_Records provided_

▬▬▬▬▬▬

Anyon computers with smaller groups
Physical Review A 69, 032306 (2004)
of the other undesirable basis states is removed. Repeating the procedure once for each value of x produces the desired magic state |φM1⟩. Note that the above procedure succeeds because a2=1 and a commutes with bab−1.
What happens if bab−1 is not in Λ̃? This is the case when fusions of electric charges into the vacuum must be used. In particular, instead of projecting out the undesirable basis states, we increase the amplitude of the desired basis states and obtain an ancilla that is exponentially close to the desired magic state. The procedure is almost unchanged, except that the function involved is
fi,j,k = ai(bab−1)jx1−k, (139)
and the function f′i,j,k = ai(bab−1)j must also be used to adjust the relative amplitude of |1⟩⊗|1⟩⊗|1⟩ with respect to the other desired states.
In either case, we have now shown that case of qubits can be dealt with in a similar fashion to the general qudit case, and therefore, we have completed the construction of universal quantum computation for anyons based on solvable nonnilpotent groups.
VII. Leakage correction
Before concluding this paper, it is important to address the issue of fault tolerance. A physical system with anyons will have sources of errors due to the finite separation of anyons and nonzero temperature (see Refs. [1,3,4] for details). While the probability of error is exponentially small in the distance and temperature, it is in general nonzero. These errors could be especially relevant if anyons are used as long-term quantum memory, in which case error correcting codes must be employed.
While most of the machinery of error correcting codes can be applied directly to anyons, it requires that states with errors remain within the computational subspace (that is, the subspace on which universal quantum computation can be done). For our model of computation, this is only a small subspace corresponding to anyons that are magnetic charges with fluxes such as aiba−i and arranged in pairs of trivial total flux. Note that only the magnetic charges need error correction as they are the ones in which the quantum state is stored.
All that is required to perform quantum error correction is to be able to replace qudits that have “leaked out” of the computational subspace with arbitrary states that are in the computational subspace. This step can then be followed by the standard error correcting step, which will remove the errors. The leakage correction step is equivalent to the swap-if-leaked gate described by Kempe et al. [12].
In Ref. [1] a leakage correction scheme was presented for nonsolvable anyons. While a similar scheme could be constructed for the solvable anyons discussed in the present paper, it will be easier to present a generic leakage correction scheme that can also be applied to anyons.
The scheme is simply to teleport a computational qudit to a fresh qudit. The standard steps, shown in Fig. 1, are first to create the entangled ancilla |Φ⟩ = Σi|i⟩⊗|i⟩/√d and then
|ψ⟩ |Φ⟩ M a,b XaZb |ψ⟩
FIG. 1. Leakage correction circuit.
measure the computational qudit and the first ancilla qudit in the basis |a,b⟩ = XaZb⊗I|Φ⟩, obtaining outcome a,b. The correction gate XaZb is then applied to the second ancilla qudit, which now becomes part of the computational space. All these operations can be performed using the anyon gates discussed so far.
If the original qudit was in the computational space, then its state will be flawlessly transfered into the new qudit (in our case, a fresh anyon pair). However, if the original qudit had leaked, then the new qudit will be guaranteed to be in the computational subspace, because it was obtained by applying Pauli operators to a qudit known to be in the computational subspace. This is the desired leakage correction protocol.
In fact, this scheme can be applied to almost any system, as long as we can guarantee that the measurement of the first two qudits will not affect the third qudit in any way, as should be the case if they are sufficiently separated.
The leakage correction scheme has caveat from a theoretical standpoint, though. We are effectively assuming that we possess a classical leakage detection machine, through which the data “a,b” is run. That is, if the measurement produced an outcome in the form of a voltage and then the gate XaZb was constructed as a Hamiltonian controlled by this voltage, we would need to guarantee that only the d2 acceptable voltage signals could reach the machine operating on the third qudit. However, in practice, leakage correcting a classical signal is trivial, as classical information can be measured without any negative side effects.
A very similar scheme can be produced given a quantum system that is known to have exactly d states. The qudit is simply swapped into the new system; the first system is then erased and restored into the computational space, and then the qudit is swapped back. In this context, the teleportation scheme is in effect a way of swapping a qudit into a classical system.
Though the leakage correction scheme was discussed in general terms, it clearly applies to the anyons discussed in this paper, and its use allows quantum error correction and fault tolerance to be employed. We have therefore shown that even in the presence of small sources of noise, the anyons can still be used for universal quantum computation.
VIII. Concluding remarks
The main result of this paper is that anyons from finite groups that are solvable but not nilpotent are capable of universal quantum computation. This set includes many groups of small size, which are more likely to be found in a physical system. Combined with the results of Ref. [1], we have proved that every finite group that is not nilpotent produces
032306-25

▬▬▬▬▬▬

_About this exercise_
Look through the entries and find each line that has the string "standard". Copy those lines.

_Response to this task_
All that is required to perform quantum error correction is to be able to replace qudits that have “leaked out” of the computational subspace with arbitrary states that are in the computational subspace. This step can then be followed by the standard error correcting step, which will remove the errors. The leakage correction step is equivalent to the swap-if-leaked gate described by Kempe et al. [12].
The scheme is simply to teleport a computational qudit to a fresh qudit. The standard steps, shown in Fig. 1, are first to create the entangled ancilla |Φ⟩ = Σi|i⟩⊗|i⟩/√d and then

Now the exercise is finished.